I am also checking out the book Excel 2007 VBA Programmer's Reference. I am liking it better than Walkenbach's book, as the primer (Chapter 1) already succinctly put me on the right track to figure out many useful tricks. I think I finally found a book that will allow me to quickly pick up Excel VBA without getting too bored :)
Saturday, December 13, 2008
Excel Macros / VBA
For vivi, Excel macros are probably the most appropriate way to automate Excel. Macros are a form of programming by demonstration. Excel macros generate VBA code, which can be inspected and modified. So, one can learn about how to do something in VBA by recording a macros and then looking at the code it generated, though it might not be the best way to do something.
I think I am going to use the book, Excel 2007 Power Programming with VBA to learn the basics.
Here is how I got started.
I setup Excel to include the Developer tab and enable all macros:
- Start, Excel Options, Popular, Show Developer tab in the Ribbon.
- Developer, Macro Security, Enable all macros.
On the Developer tab, Record Macro allow you to record a macro.
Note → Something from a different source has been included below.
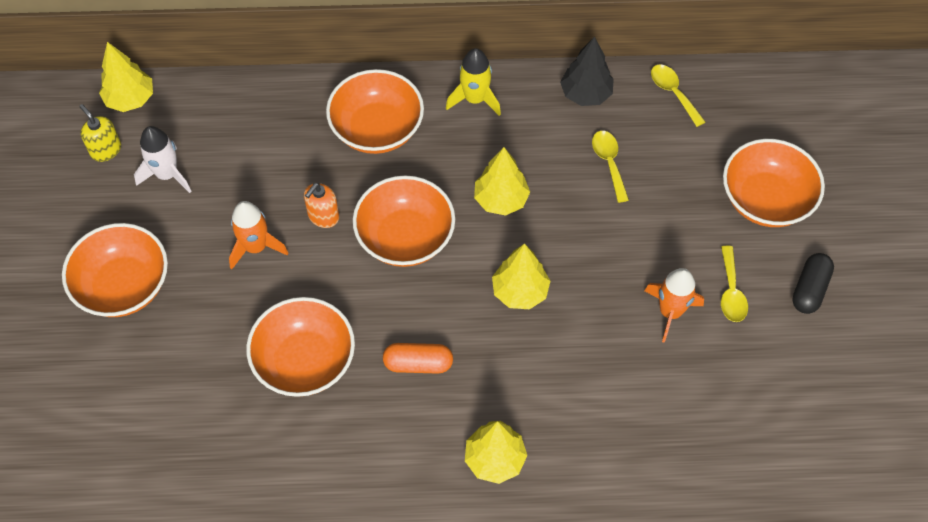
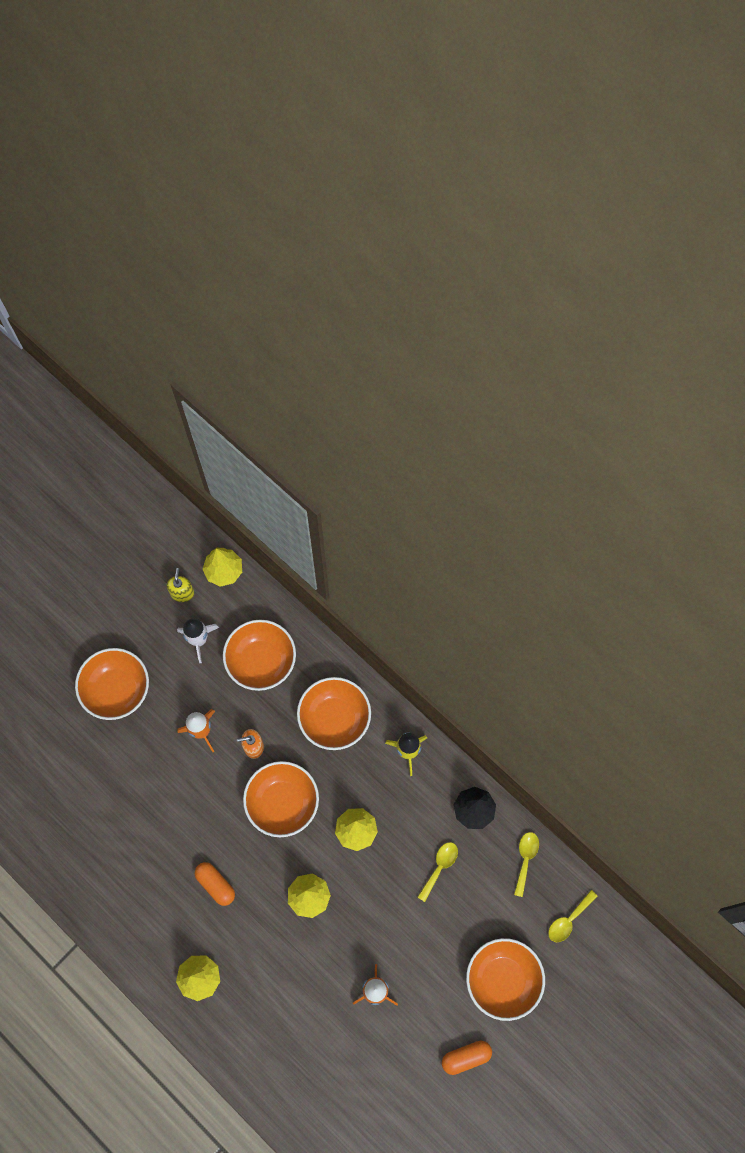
camera: 45 degrees right, 10 degrees up
(305, 361) = (162, 825): orange bowl -> orange bowl (261, 661)
(731, 292) = (421, 1013): yellow spoon -> yellow spoon (568, 920)
(809, 289) = (466, 1057): black capsule -> orange capsule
It's rather intuitive, except that by default all references are absolute: if you edit B2, when you run the macro again, it will always edit B2 even if you run starting with a different cell. That's not very useful. Click Use Relative References below Record Macro. Now, if the current cell before you record your macro is B2, and you move to B3 and edit, then if you run your macro from C4, it will edit C5. You can view the Macros in the Visual Basic editor under the Modules folder.
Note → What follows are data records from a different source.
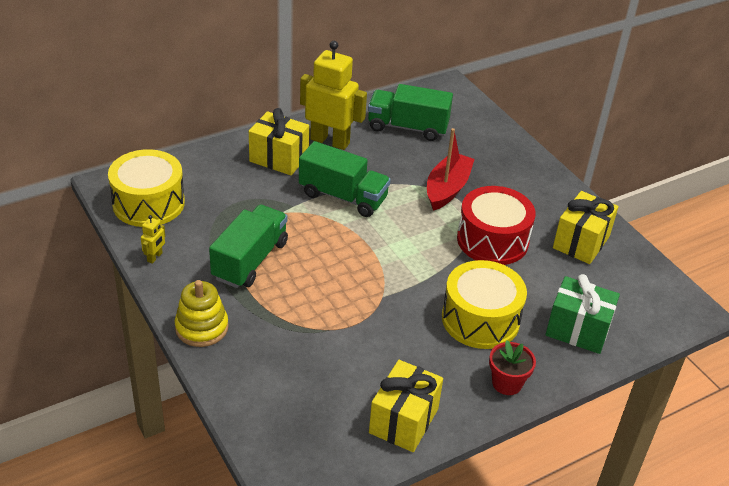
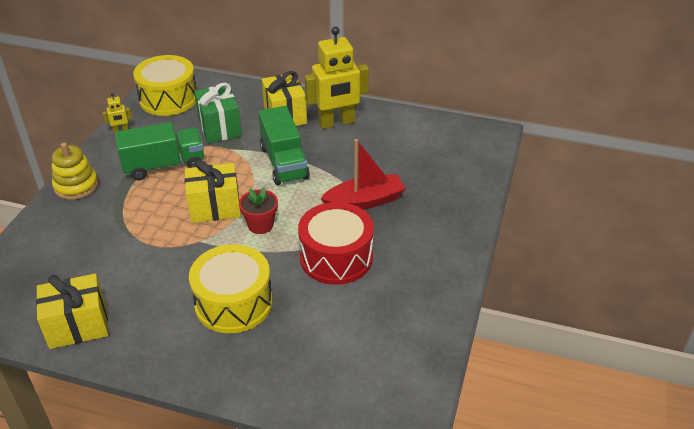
camera: 50 degrees right, 0 degrees up
(330, 141) = (336, 123): yellow robot -> yellow robot turned 90 degrees clockwise
(407, 127) = (408, 144): green truck -> none
(507, 383) = (176, 358): red flower pot -> red flower pot (260, 225)
(577, 330) = (287, 365): green gift -> green gift (220, 127)
(581, 242) = (404, 307): yellow gift -> yellow gift (215, 207)

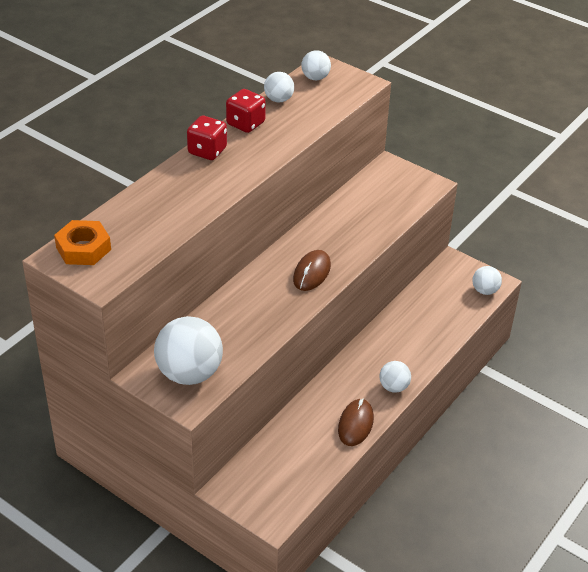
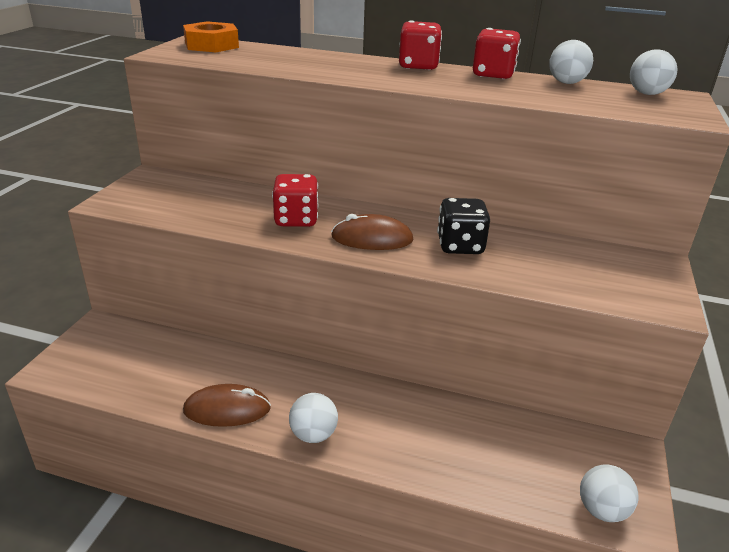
camera: 70 degrees right, 10 degrees down
(189, 373) = (157, 196): white ball -> none
(267, 303) = (296, 220): none -> red dice
(338, 236) = (460, 246): none -> black dice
Here is an example macro that generates the Fibonacci sequence starting from the current cell and going down (just the first 25 terms). I type '0' in the first cell, '1' in the cell below, then type and do ' =(click on the first cell)+(click on the second cell)' for the third cell. I select the remaining cells starting with the third, and I get the Fibonacci sequence. OK. Now I stop recording. Here is what the generated code looks like:
Sub FiboMacro()
ActiveCell.FormulaR1C1 = "0"
ActiveCell.Offset(1, 0).Range("A1").Select
ActiveCell.FormulaR1C1 = "1"
ActiveCell.Offset(1, 0).Range("A1").Select
ActiveCell.FormulaR1C1 = "=R[-2]C+R[-1]C"
ActiveCell.Select
Selection.AutoFill Destination:=ActiveCell.Range("A1:A23"), Type:= _
xlFillDefault
ActiveCell.Range("A1:A23").Select
ActiveCell.Offset(-2, 0).Range("A1").Select
End Sub
All these references to 'Ax' are actually relative to where I started, because they are ranges on the 'ActiveCell'. So my guess is that ActiveCell.Range("A2") means the cell below the active cell, etc., independently of what the active cell is.
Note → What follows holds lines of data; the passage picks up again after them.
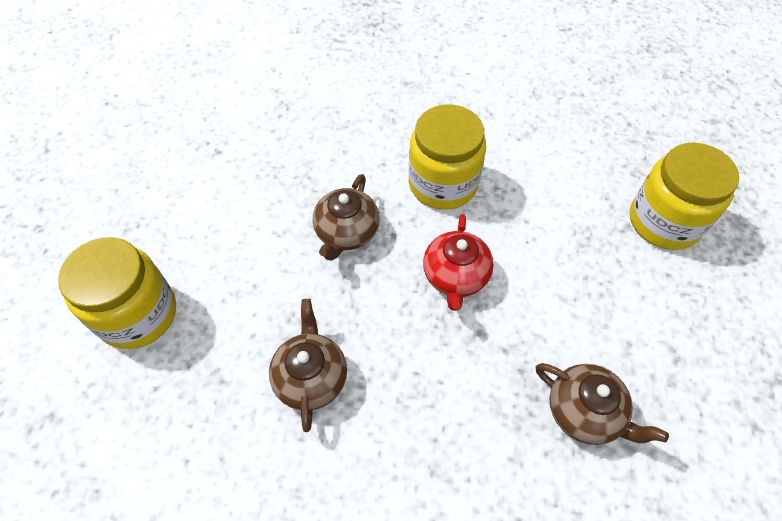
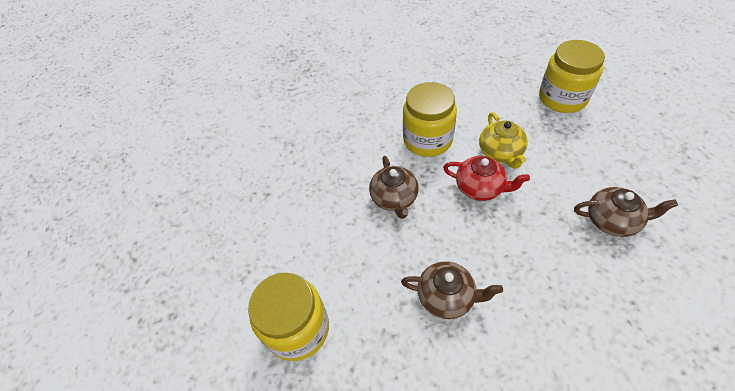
camera: 25 degrees left, 5 degrees down
(311, 377) = (447, 297): brown teapot -> brown teapot turned 135 degrees clockwise
(455, 276) = (480, 188): red teapot -> red teapot turned 45 degrees counterclockwise
(518, 248) = (500, 153): none -> yellow teapot

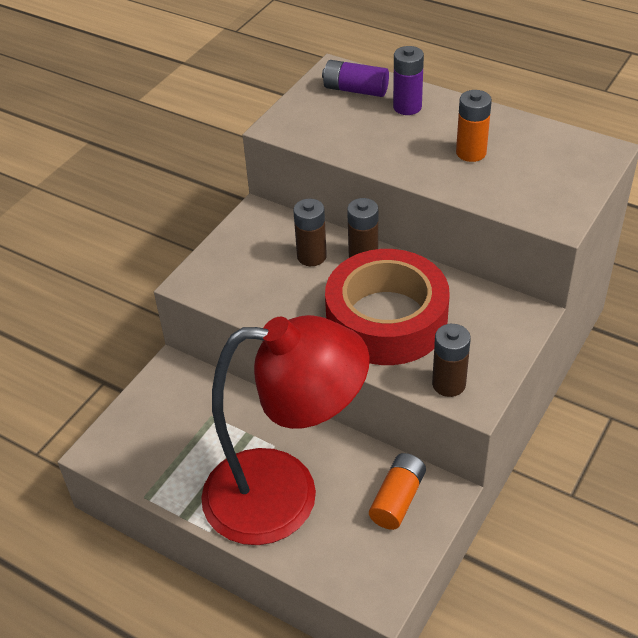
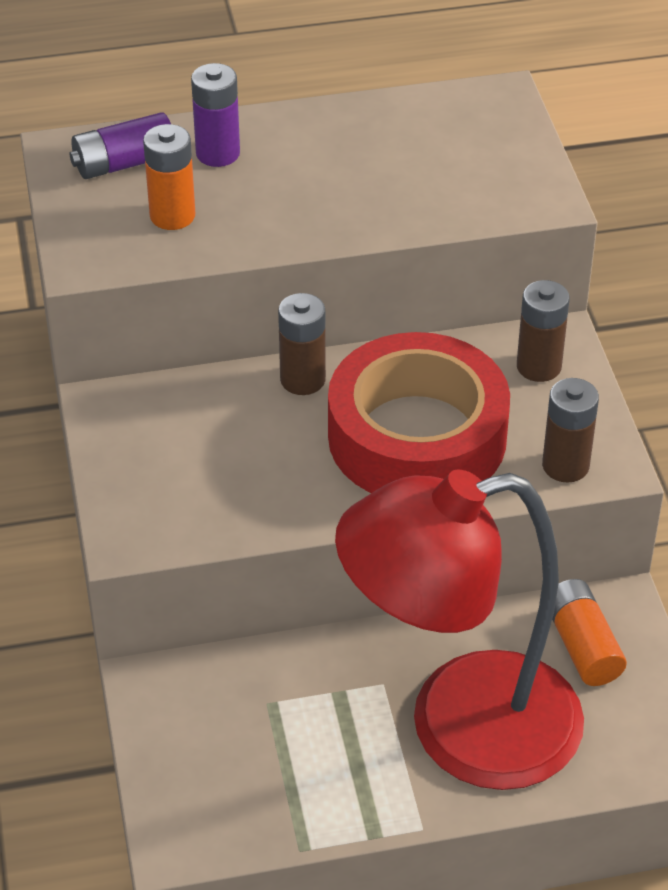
camera: 45 degrees left, 0 degrees up
(285, 495) = (460, 728): red lamp -> red lamp turned 150 degrees counterclockwise
(311, 256) = (241, 416): brown battery -> brown battery (538, 366)
(471, 153) = (361, 172): orange battery -> orange battery (172, 216)

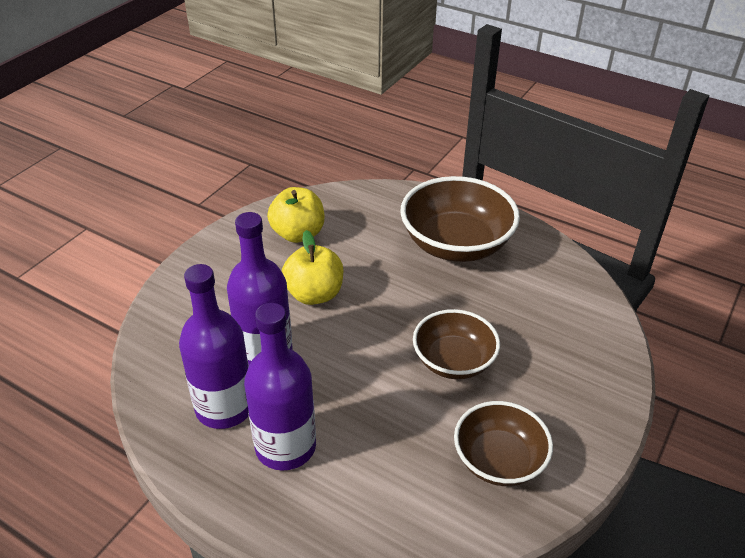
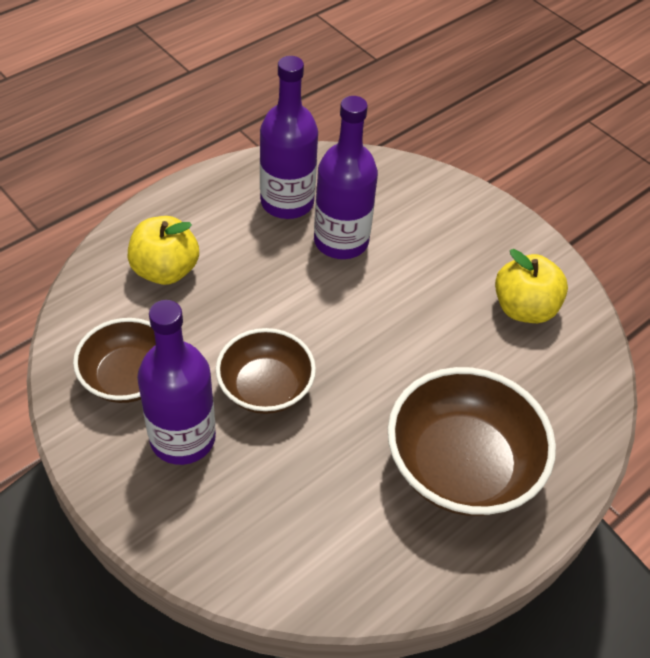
camera: 105 degrees right, 10 degrees up
(285, 447) = (225, 232): purple bottle -> purple bottle (182, 438)
(314, 294) = (413, 298): yellow apple -> yellow apple (165, 270)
So to try this macro, you can just copy/paste the above code in a new module in the Visual Basic editor.
OK, that's enough to get started.
Tuesday, November 11, 2008
ExcelDNA
ExcelDNA (via hubFS) allows custom Excel functions to be written in .NET with zero deployment effort. In F#, it's as simple as defining a library file of annotated functions, wrapping it in some XML .dna file (where $SCRIPT is replaced by the content of the actual F# script), and copying the ExcelDNA.xll to give it the same name as your .dna file. Then, double-clicking on the .xll file opens up Excel augmented with the custom functions. It's excellent.
Monday, November 10, 2008
Visual Studio Tools for Office
Visual Studio Tools for Office (VSTO) is the official buzzword for programming Office, including Excel, in .NET. Now, I know what to Google for! Good starting points for programmers (not accountants!) include the MSDN library page for Visual Studio Tools for Office and the book Visual Studio Tools for Office: Using C# with Excel, Word, Outlook, and InfoPath (Microsoft .NET Development Series). This book, co-authored by no less than Eric Lippert, is geared towards professional software developers unlike the plethora of VBA books. Unfortunately, I cannot get the Excel AddIn sample to work as described in the book with Visual Studio 2008 and Excel 2007.